U.K. food delivery startup Deliveroo entered the London Stock Exchange market this week, but seems to have failed to impress.
Listing itself as Deliveroo Holdings Plc., the Amazon-backed company initially priced its shares at 3.90 pounds (~$5.36), which gave it an expected valuation of 7.6 billion pounds (~$10.5 billion), saw its shares drop by 30 percent; by market closing time, shares fell by 26 percent and its share price fell as low as 2.73 pounds.
Leading the company’s IPO were JPMorgan and Goldman Sachs; Deliveroo was the biggest company to go public in London since Glencore, a mining group, did so in 2011.
“I am very proud that Deliveroo is going public in London – our home,” said CEO and co-founder Will Shu in a statement.
“In this next phase of our journey as a public company we will continue to invest in the innovations that help restaurants and grocers to grow their businesses, to bring customers more choice than ever before, and to provide riders with more work.”
Many experts say that its failed stock market debut stems from its current business model. Over the last year, food delivery services skyrocketed due to the COVID-19 pandemic, but some feel that once we return to normalcy, the boom will fade away.
Additionally, investors in the UK showed concerns over the company’s planned dual-class share structure. This move—which Deliveroo plans to follow for the next three years—would give Shu more control of the company and more voting rights over other investors; it also means that the company would not be eligible for a “premium” listing that would allow it to join other FTSE indices.
Legal Battle with Gig Workers
Along with the aforementioned concerns from investors, Deliveroo has been in a bit of hot water regarding its riders.
Russ Mould, an investor at AJ Bell, revealed that some fund managers backed out of the IPO due to concerns surrounding the company’s working practices.
“This is likely to have spooked a lot of people who applied for shares in the IPO offer, meaning they are racing to dump them,” he said.
On April 7, the day that unconditional trading begins for Deliveroo, hundreds of the company’s riders plan to go on strike in protest of its current approach to workers’ rights in regards pay and overall conditions.
The Independent Workers’ Union of Great Britain (IWGB) urged potential Deliveroo investors to consider the food delivery service’s business model before making any moves.

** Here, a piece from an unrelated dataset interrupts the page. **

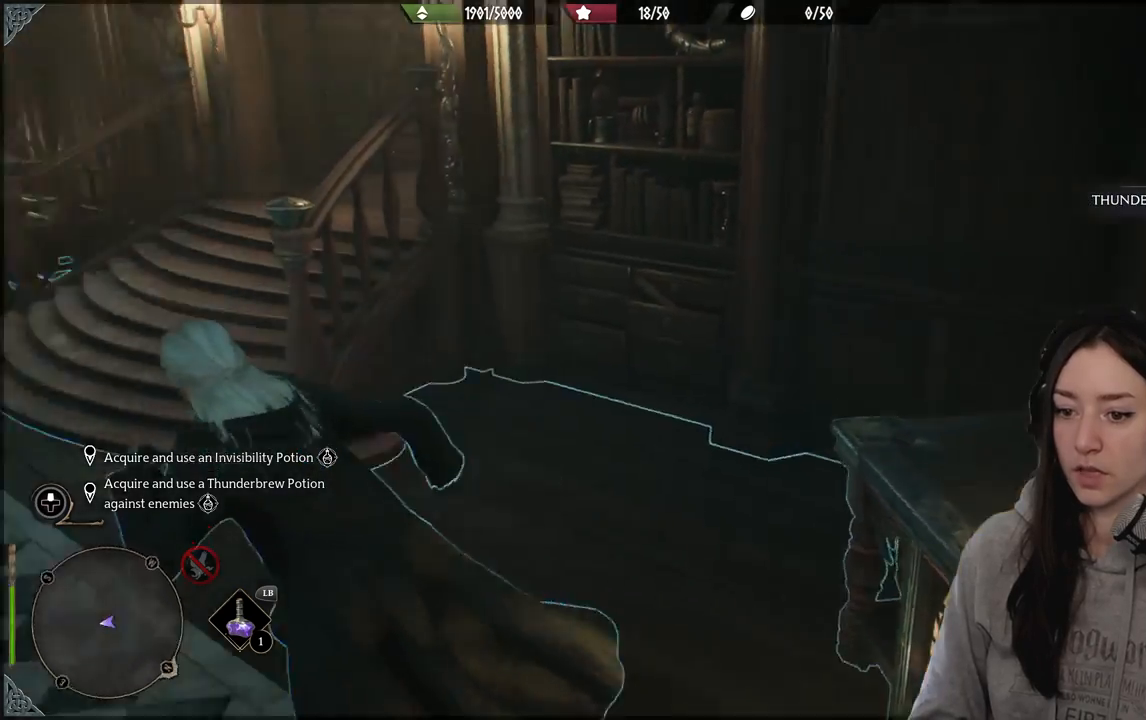
{"buttons": [], "left_stick": "center", "right_stick": "center", "events": [[167, "left_stick", "up-left"], [267, "right_stick", "center"], [317, "left_stick", "center"]]}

From this, Legal & General Investment Management, Aviva Investors, and Aberdeen Standard Investments announced that they would not participate in the IPO.

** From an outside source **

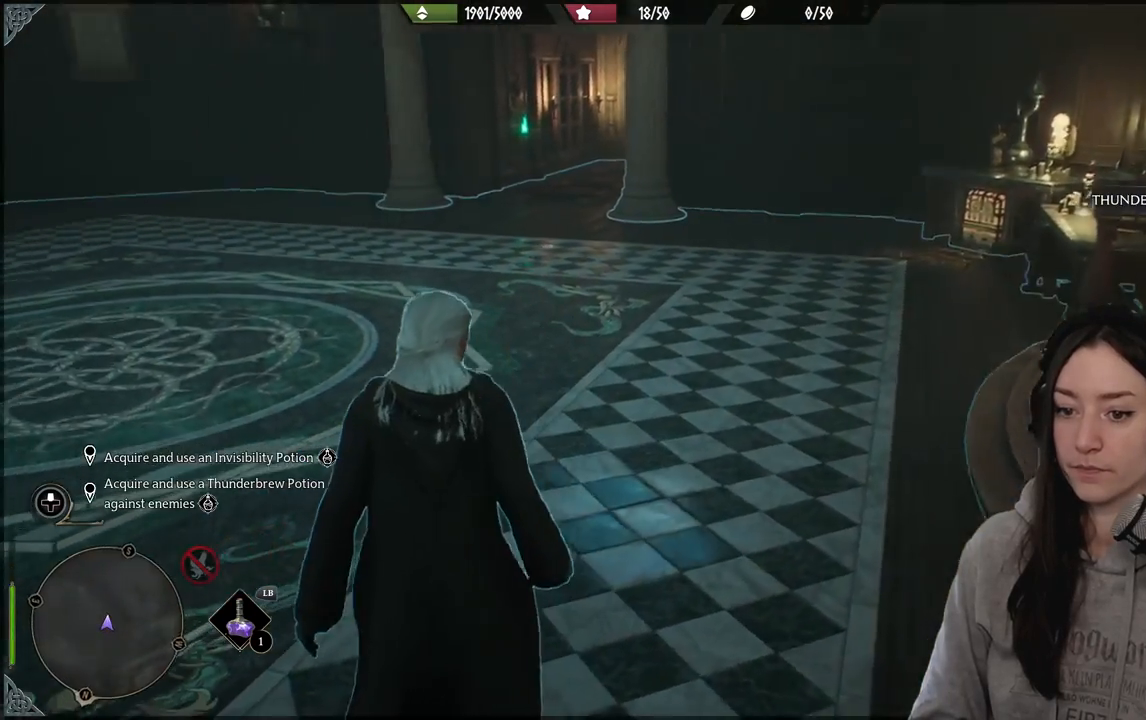
{"buttons": [], "left_stick": "center", "right_stick": "center", "events": [[250, "right_stick", "center"]]}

IWGB President Alex Marshall said: “Investing in Deliveroo means associating yourself with the exploitative and unstable business model that it champions and has set aside millions to defend. It means signing up to support a company condemned across parliament during the pandemic for endangering public health and for clapping and then scrapping key workers without due process.”
In February, the U.K. Supreme Court ruled that Uber—who has been dealing with similar protests across the pond—must classify its drivers as employees rather than independent contractors; this includes providing them with a minimum wage, holiday pay and pensions.